Despite a highly complex death scene, police decided on the spot that Arnold had murdered Leahy and then killed herself.
One year later a coroner agreed with the police that the case was a murder-suicide. But the case refused to go away, and over the next seven years public pressure and my first book on the crime led to several investigations and a Criminal Justice Commission (CJC) inquiry. In 1999 a second inquest was held, but despite fresh evidence uncovered by independent investigators a year earlier, a murder-suicide finding was again handed down.
But in September 2005 a former police officer who was one of the first to arrive at the death scene revealed to me that a double murder probe didn’t go ahead because a senior officer decreed that no overtime would be paid on such an investigation. My reporting on this revelation resulted in front page news across the country and a 60 Minutes special television report on the case which attracted the largest viewing audience for the year.
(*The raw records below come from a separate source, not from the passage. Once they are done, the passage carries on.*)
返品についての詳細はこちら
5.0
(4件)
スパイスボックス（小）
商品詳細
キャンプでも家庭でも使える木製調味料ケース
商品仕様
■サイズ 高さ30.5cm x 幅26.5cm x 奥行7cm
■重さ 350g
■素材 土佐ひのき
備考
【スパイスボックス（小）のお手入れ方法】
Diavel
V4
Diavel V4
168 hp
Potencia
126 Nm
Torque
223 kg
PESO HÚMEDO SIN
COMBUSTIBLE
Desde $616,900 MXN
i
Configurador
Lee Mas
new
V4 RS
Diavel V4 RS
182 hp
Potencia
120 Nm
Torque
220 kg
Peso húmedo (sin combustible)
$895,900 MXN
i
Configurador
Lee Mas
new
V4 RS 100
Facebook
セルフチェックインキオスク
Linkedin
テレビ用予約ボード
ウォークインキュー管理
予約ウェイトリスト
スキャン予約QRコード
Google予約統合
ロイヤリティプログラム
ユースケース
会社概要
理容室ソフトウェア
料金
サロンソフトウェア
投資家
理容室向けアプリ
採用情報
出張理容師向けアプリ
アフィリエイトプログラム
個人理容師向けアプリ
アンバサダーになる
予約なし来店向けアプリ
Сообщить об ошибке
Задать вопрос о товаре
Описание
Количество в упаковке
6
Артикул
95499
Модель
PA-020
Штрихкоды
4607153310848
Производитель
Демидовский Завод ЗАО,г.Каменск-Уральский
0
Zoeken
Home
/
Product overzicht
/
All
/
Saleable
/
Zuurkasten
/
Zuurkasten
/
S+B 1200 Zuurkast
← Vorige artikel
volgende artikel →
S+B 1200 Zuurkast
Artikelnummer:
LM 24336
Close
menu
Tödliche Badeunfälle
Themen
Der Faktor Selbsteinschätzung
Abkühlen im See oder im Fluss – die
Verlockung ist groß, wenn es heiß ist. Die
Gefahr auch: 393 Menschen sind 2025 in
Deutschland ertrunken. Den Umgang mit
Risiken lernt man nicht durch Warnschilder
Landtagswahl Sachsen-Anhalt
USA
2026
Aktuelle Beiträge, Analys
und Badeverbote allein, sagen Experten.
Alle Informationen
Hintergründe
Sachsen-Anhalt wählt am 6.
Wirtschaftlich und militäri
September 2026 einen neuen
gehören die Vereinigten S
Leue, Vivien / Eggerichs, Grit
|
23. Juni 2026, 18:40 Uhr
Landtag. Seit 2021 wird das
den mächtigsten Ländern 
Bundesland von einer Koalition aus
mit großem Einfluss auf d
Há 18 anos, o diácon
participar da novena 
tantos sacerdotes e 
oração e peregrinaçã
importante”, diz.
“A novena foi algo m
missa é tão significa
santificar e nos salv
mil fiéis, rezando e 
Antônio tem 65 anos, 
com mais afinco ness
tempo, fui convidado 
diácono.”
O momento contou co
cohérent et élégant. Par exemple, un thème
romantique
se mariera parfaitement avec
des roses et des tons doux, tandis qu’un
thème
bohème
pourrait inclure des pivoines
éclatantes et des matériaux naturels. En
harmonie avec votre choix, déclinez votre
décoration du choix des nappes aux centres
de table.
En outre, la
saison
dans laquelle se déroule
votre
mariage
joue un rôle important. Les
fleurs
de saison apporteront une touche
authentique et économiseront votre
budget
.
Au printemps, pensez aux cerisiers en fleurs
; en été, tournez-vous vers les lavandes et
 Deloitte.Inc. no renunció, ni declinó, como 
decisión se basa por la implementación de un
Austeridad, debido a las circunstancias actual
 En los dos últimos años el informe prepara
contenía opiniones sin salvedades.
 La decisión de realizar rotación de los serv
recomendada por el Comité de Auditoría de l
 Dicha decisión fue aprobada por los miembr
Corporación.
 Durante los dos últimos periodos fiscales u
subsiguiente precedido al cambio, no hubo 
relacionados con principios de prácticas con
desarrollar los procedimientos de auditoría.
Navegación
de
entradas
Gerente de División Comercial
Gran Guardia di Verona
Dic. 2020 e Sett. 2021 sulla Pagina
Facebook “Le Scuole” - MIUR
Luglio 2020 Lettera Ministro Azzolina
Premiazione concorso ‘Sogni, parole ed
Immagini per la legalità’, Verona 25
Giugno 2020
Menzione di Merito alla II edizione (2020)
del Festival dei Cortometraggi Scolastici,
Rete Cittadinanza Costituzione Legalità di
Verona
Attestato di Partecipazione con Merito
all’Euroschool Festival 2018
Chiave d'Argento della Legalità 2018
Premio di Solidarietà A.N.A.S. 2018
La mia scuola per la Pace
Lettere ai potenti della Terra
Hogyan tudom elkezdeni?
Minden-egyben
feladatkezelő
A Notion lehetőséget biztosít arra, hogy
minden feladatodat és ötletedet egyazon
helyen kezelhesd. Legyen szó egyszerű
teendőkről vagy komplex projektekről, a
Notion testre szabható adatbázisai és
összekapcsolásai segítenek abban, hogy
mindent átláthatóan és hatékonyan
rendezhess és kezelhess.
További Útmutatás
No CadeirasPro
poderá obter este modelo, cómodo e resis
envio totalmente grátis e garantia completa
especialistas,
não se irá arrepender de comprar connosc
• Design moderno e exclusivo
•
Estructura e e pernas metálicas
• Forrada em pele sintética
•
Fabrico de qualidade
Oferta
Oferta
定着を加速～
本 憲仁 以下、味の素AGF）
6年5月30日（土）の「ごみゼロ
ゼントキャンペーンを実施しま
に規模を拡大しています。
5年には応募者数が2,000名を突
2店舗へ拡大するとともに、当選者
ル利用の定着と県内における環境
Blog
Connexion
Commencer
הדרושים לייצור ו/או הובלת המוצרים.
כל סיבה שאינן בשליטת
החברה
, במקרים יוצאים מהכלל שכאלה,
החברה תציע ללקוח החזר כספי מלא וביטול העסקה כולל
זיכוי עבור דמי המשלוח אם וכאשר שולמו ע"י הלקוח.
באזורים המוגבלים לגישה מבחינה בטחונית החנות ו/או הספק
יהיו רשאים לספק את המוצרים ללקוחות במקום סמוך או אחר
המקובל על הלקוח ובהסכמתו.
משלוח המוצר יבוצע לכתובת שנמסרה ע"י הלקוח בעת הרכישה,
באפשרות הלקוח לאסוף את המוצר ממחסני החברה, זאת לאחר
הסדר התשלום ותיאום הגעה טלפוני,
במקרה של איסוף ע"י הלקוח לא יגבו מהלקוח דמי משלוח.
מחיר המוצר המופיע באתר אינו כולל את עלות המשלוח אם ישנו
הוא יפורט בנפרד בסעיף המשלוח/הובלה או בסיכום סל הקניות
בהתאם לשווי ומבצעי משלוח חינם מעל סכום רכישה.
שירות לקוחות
Yet another investigation – the seventh – was ordered, and In October 2010, the Member for Mulgrave, Curtis Pitt, addressed State Parliament, calling for a third inquest which he said was “a matter of public interest…to make sense out of long-time confusion and to seek answers for a family still grieving.”
Subsequently, a third inquest was ordered into the deaths of the two women, and, 20 years after the crime, this was held in Cairns, before State Coroner Michael Barnes, in 2011.
At the time of this writing, his findings have yet to be handed down.